* [Aim of the task] What follows is a set of records; give them all back exactly.

Material to process Start Marker

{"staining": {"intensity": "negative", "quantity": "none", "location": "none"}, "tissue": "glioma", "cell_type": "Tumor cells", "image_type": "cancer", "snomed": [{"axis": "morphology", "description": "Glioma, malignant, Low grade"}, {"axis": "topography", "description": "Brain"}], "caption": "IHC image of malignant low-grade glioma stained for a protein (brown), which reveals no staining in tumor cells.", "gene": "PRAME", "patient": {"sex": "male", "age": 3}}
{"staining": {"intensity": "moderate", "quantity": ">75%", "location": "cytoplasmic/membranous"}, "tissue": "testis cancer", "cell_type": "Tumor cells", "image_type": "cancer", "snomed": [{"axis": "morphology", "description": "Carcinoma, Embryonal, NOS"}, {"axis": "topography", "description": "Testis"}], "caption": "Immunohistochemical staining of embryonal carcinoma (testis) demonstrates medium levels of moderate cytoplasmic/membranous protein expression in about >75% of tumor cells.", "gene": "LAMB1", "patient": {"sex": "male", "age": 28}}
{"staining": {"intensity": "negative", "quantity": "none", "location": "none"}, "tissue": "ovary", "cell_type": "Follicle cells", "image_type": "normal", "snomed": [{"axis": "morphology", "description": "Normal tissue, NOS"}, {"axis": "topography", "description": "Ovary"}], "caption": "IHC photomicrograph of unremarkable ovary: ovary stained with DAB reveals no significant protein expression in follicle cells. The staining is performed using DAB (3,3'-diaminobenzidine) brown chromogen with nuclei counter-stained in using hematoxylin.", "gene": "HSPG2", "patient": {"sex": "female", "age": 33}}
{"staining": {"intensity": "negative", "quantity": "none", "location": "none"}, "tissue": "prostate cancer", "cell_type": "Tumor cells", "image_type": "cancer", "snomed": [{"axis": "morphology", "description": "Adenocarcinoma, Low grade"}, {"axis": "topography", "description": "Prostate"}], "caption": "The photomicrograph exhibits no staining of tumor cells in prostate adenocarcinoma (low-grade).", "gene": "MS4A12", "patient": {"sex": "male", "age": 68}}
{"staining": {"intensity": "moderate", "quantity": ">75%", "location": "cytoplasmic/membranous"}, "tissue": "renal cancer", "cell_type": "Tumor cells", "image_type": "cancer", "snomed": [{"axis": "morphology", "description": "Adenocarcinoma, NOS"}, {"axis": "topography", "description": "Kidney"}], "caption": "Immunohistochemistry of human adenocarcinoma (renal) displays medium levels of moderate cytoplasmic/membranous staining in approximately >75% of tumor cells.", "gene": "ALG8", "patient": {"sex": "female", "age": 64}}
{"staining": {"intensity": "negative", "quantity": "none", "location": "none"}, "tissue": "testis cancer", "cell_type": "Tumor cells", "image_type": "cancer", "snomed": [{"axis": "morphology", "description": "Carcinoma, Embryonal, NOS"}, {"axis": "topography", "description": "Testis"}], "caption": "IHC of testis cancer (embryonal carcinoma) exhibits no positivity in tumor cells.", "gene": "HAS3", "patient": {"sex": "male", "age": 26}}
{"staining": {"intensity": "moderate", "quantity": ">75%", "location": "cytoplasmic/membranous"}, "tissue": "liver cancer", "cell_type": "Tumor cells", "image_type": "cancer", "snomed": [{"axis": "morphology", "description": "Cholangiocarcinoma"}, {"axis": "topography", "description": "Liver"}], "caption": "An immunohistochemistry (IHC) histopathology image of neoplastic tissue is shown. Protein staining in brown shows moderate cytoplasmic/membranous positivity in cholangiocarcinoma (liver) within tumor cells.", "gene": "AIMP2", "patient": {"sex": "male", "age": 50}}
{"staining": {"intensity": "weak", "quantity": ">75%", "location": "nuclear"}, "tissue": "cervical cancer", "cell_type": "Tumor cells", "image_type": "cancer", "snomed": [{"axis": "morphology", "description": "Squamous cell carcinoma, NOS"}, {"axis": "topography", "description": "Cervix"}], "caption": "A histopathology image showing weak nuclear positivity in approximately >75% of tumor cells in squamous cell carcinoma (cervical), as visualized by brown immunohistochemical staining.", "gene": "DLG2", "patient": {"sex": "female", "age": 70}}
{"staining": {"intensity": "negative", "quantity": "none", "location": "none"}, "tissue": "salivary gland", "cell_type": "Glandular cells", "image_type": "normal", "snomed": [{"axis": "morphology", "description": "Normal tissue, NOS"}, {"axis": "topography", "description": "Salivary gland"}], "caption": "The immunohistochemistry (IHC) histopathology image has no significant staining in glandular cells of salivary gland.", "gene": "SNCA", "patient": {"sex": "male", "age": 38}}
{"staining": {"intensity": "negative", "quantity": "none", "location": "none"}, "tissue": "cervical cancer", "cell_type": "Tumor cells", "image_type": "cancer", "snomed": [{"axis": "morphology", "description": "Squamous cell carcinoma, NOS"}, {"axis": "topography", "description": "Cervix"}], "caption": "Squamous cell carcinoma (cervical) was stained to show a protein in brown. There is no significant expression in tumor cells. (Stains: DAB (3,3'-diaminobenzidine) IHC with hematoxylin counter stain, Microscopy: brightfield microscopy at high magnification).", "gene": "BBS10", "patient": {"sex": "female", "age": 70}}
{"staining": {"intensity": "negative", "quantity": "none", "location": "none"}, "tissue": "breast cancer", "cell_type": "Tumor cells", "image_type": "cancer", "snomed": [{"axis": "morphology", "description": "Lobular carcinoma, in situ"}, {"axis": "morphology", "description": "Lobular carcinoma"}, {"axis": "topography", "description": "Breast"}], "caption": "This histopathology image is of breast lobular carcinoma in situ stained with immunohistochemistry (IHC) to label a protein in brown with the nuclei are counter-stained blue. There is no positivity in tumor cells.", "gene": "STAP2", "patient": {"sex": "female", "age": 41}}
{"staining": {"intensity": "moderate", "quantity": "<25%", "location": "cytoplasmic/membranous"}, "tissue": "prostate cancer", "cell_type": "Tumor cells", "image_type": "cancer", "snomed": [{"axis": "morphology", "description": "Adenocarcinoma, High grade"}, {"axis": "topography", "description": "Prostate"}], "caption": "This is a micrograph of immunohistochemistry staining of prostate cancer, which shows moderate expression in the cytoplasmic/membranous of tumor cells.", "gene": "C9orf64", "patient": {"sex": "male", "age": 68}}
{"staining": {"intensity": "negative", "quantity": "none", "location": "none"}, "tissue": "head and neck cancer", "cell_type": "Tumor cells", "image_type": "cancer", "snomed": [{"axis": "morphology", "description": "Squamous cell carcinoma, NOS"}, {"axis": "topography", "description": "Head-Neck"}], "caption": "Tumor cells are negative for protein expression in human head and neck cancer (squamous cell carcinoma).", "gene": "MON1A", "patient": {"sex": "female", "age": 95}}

Material to process End Marker

* [Your response]
{"staining": {"intensity": "negative", "quantity": "none", "location": "none"}, "tissue": "glioma", "cell_type": "Tumor cells", "image_type": "cancer", "snomed": [{"axis": "morphology", "description": "Glioma, malignant, Low grade"}, {"axis": "topography", "description": "Brain"}], "caption": "IHC image of malignant low-grade glioma stained for a protein (brown), which reveals no staining in tumor cells.", "gene": "PRAME", "patient": {"sex": "male", "age": 3}}
{"staining": {"intensity": "moderate", "quantity": ">75%", "location": "cytoplasmic/membranous"}, "tissue": "testis cancer", "cell_type": "Tumor cells", "image_type": "cancer", "snomed": [{"axis": "morphology", "description": "Carcinoma, Embryonal, NOS"}, {"axis": "topography", "description": "Testis"}], "caption": "Immunohistochemical staining of embryonal carcinoma (testis) demonstrates medium levels of moderate cytoplasmic/membranous protein expression in about >75% of tumor cells.", "gene": "LAMB1", "patient": {"sex": "male", "age": 28}}
{"staining": {"intensity": "negative", "quantity": "none", "location": "none"}, "tissue": "ovary", "cell_type": "Follicle cells", "image_type": "normal", "snomed": [{"axis": "morphology", "description": "Normal tissue, NOS"}, {"axis": "topography", "description": "Ovary"}], "caption": "IHC photomicrograph of unremarkable ovary: ovary stained with DAB reveals no significant protein expression in follicle cells. The staining is performed using DAB (3,3'-diaminobenzidine) brown chromogen with nuclei counter-stained in using hematoxylin.", "gene": "HSPG2", "patient": {"sex": "female", "age": 33}}
{"staining": {"intensity": "negative", "quantity": "none", "location": "none"}, "tissue": "prostate cancer", "cell_type": "Tumor cells", "image_type": "cancer", "snomed": [{"axis": "morphology", "description": "Adenocarcinoma, Low grade"}, {"axis": "topography", "description": "Prostate"}], "caption": "The photomicrograph exhibits no staining of tumor cells in prostate adenocarcinoma (low-grade).", "gene": "MS4A12", "patient": {"sex": "male", "age": 68}}
{"staining": {"intensity": "moderate", "quantity": ">75%", "location": "cytoplasmic/membranous"}, "tissue": "renal cancer", "cell_type": "Tumor cells", "image_type": "cancer", "snomed": [{"axis": "morphology", "description": "Adenocarcinoma, NOS"}, {"axis": "topography", "description": "Kidney"}], "caption": "Immunohistochemistry of human adenocarcinoma (renal) displays medium levels of moderate cytoplasmic/membranous staining in approximately >75% of tumor cells.", "gene": "ALG8", "patient": {"sex": "female", "age": 64}}
{"staining": {"intensity": "negative", "quantity": "none", "location": "none"}, "tissue": "testis cancer", "cell_type": "Tumor cells", "image_type": "cancer", "snomed": [{"axis": "morphology", "description": "Carcinoma, Embryonal, NOS"}, {"axis": "topography", "description": "Testis"}], "caption": "IHC of testis cancer (embryonal carcinoma) exhibits no positivity in tumor cells.", "gene": "HAS3", "patient": {"sex": "male", "age": 26}}
{"staining": {"intensity": "moderate", "quantity": ">75%", "location": "cytoplasmic/membranous"}, "tissue": "liver cancer", "cell_type": "Tumor cells", "image_type": "cancer", "snomed": [{"axis": "morphology", "description": "Cholangiocarcinoma"}, {"axis": "topography", "description": "Liver"}], "caption": "An immunohistochemistry (IHC) histopathology image of neoplastic tissue is shown. Protein staining in brown shows moderate cytoplasmic/membranous positivity in cholangiocarcinoma (liver) within tumor cells.", "gene": "AIMP2", "patient": {"sex": "male", "age": 50}}
{"staining": {"intensity": "weak", "quantity": ">75%", "location": "nuclear"}, "tissue": "cervical cancer", "cell_type": "Tumor cells", "image_type": "cancer", "snomed": [{"axis": "morphology", "description": "Squamous cell carcinoma, NOS"}, {"axis": "topography", "description": "Cervix"}], "caption": "A histopathology image showing weak nuclear positivity in approximately >75% of tumor cells in squamous cell carcinoma (cervical), as visualized by brown immunohistochemical staining.", "gene": "DLG2", "patient": {"sex": "female", "age": 70}}
{"staining": {"intensity": "negative", "quantity": "none", "location": "none"}, "tissue": "salivary gland", "cell_type": "Glandular cells", "image_type": "normal", "snomed": [{"axis": "morphology", "description": "Normal tissue, NOS"}, {"axis": "topography", "description": "Salivary gland"}], "caption": "The immunohistochemistry (IHC) histopathology image has no significant staining in glandular cells of salivary gland.", "gene": "SNCA", "patient": {"sex": "male", "age": 38}}
{"staining": {"intensity": "negative", "quantity": "none", "location": "none"}, "tissue": "cervical cancer", "cell_type": "Tumor cells", "image_type": "cancer", "snomed": [{"axis": "morphology", "description": "Squamous cell carcinoma, NOS"}, {"axis": "topography", "description": "Cervix"}], "caption": "Squamous cell carcinoma (cervical) was stained to show a protein in brown. There is no significant expression in tumor cells. (Stains: DAB (3,3'-diaminobenzidine) IHC with hematoxylin counter stain, Microscopy: brightfield microscopy at high magnification).", "gene": "BBS10", "patient": {"sex": "female", "age": 70}}
{"staining": {"intensity": "negative", "quantity": "none", "location": "none"}, "tissue": "breast cancer", "cell_type": "Tumor cells", "image_type": "cancer", "snomed": [{"axis": "morphology", "description": "Lobular carcinoma, in situ"}, {"axis": "morphology", "description": "Lobular carcinoma"}, {"axis": "topography", "description": "Breast"}], "caption": "This histopathology image is of breast lobular carcinoma in situ stained with immunohistochemistry (IHC) to label a protein in brown with the nuclei are counter-stained blue. There is no positivity in tumor cells.", "gene": "STAP2", "patient": {"sex": "female", "age": 41}}
{"staining": {"intensity": "moderate", "quantity": "<25%", "location": "cytoplasmic/membranous"}, "tissue": "prostate cancer", "cell_type": "Tumor cells", "image_type": "cancer", "snomed": [{"axis": "morphology", "description": "Adenocarcinoma, High grade"}, {"axis": "topography", "description": "Prostate"}], "caption": "This is a micrograph of immunohistochemistry staining of prostate cancer, which shows moderate expression in the cytoplasmic/membranous of tumor cells.", "gene": "C9orf64", "patient": {"sex": "male", "age": 68}}
{"staining": {"intensity": "negative", "quantity": "none", "location": "none"}, "tissue": "head and neck cancer", "cell_type": "Tumor cells", "image_type": "cancer", "snomed": [{"axis": "morphology", "description": "Squamous cell carcinoma, NOS"}, {"axis": "topography", "description": "Head-Neck"}], "caption": "Tumor cells are negative for protein expression in human head and neck cancer (squamous cell carcinoma).", "gene": "MON1A", "patient": {"sex": "female", "age": 95}}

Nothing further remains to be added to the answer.